Jenderal di Medan, Anak di Rumah
Bagi anak buahnya, Farid dikenal sebagai komandan tegas, berani, kadang keras. Namun di hadapan ibunya, ia hanyalah anak kecil yang dulu sering dimarahi karena telat membuka toko.
“Setinggi apapun jabatan, di depan orang tua kita tetap anak,” kata Farid, menekankan pentingnya bakti.
Refleksi itu menjadi benang merah kehidupannya: dari lorong sempit desa Petrah hingga forum internasional, dari aroma kopi pasar hingga dentuman mesiu operasi militer, semua berpulang pada doa orang tua.
Pulang ke Akar, Pulang ke Doa
Farid menegaskan kemenangan terbesar bukanlah saat menutup pengepungan di Poso atau menerima gelar doktor dengan predikat hampir sempurna, melainkan saat bisa memeluk ibunya di warung kecil atau mengusap keringat ayahnya di kursi roda.
“Saya berdiri di sini bukan karena keajaiban. Tapi karena doa orang tua,” tegasnya.

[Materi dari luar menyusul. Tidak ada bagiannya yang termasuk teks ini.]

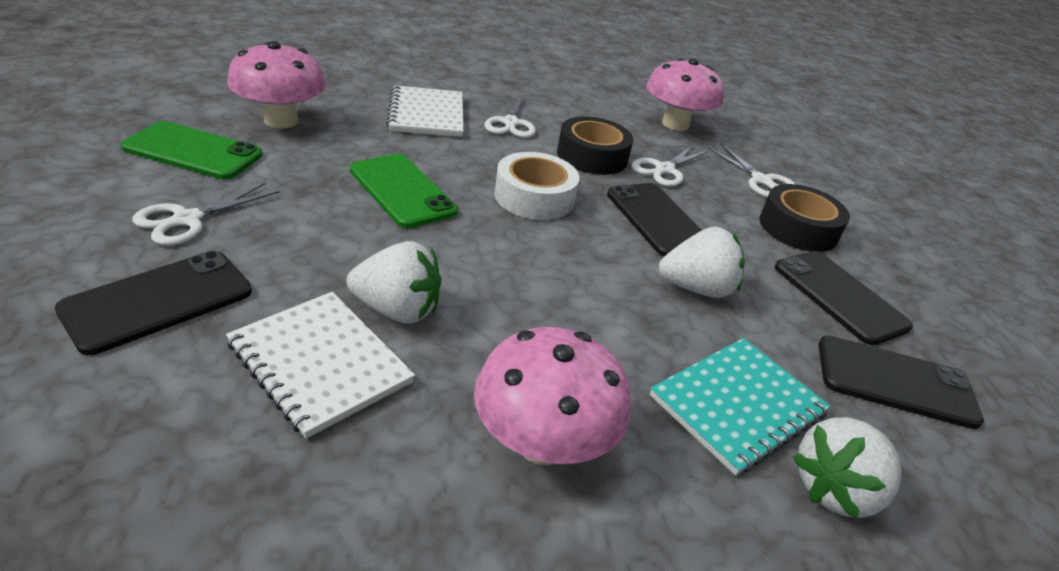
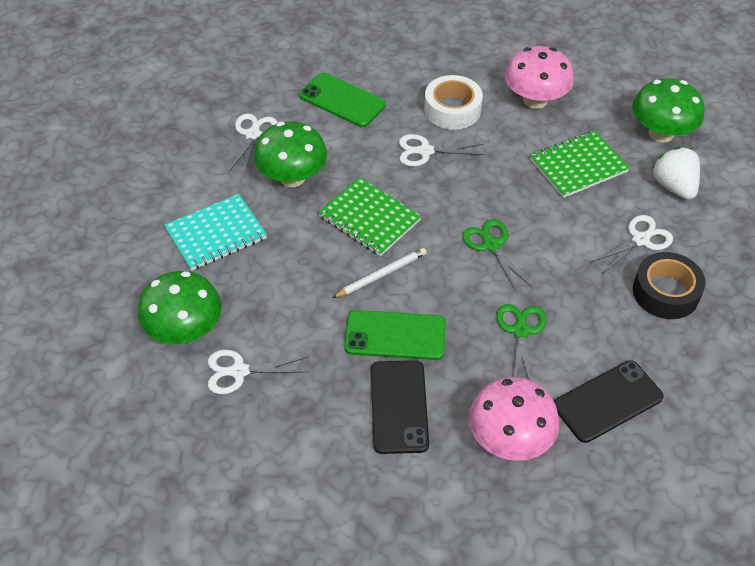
black phone: [55,251,252,355] [607,183,702,256] [775,251,913,345] [819,336,984,429] = 4 -> [371,360,429,454] [554,360,664,443] = 2
black tape: [557,117,633,175] [759,184,850,252] = 2 -> [633,252,705,319] = 1
green mushroom: none = 0 -> [138,271,222,344] [253,121,327,187] [632,78,704,142] = 3
green notebook: none = 0 -> [318,177,422,256] [530,130,630,198] = 2
green scissors: none = 0 -> [462,219,532,292] [496,304,547,380] = 2
pink mushroom: [227,41,326,128] [474,327,631,465] [646,58,724,131] = 3 -> [469,377,559,461] [505,46,574,109] = 2
white notebook: [226,292,415,439] [386,85,464,137] = 2 -> none = 0
white pencil: none = 0 -> [332,248,427,298] = 1
white strawberry: [346,241,441,324] [659,227,745,298] [793,417,902,519] = 3 -> [652,147,700,200] = 1

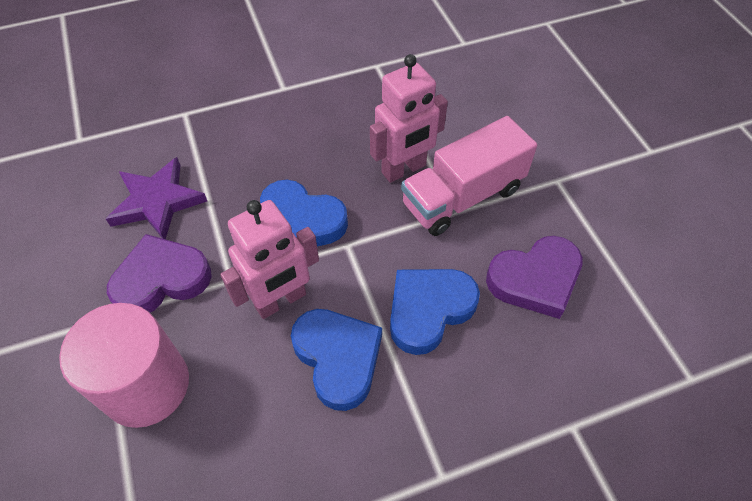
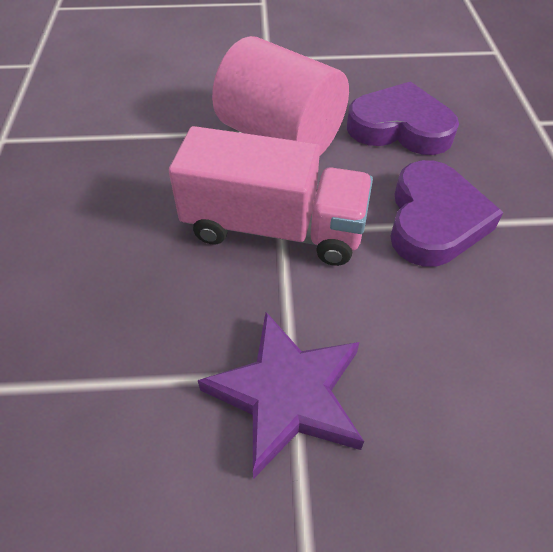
blue heart: [260,180,348,246] [291,309,382,411] [390,269,480,355] = 3 -> none = 0
pink robot: [220,200,319,319] [370,54,448,183] = 2 -> none = 0

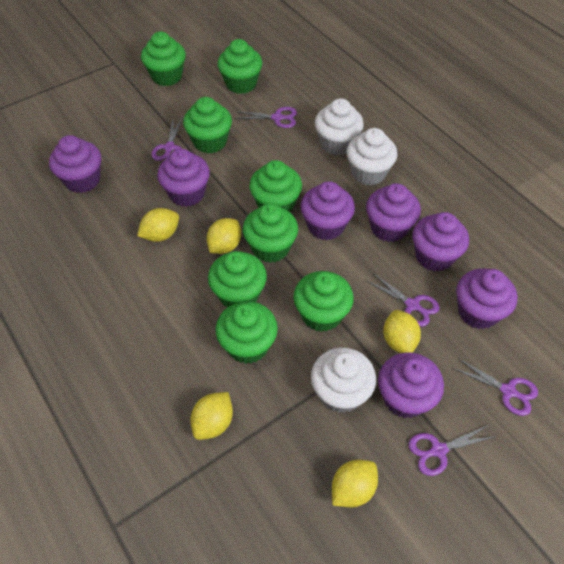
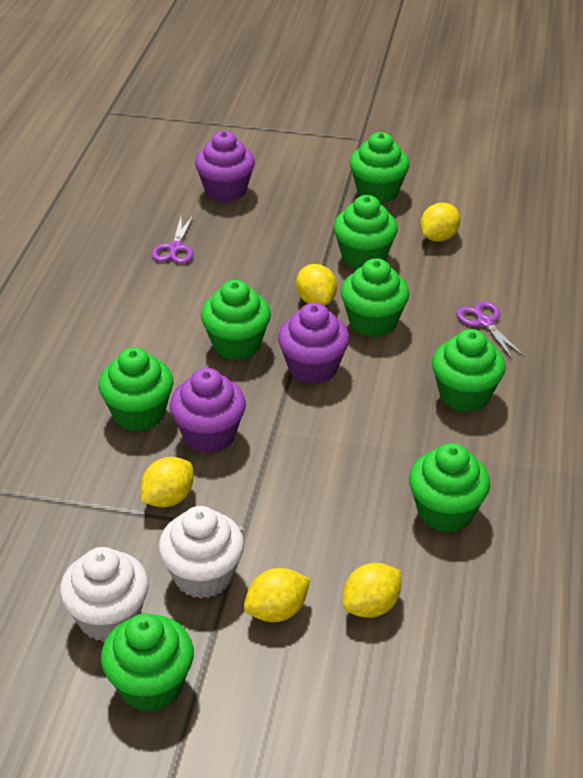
purple cupcake: [49,135,101,193] [157,149,210,207] [301,181,355,240] [366,183,421,242] [378,353,444,418] [412,212,469,272] [456,269,517,329] = 7 -> [170,368,246,453] [195,131,255,202] [278,303,349,384] = 3
purple scissors: [151,117,183,161] [235,107,297,128] [367,273,440,327] [408,425,496,476] [452,358,538,416] = 5 -> [152,214,194,264] [456,301,525,360] = 2
white cupcake: [311,347,376,413] [315,98,364,155] [346,128,397,185] = 3 -> [60,547,149,642] [159,506,244,599] = 2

Di Pasar Tanah Merah, kisah seorang jenderal merakyat menemukan makna: bahwa di balik pangkat dan prestasi, ada akar kesederhanaan yang tak pernah tercabut. Bagi Farid, keberkahan hidup datang dari kesetiaan menjaga nilai warung kecil: kejujuran, kerja keras, dan restu ibu-bapak.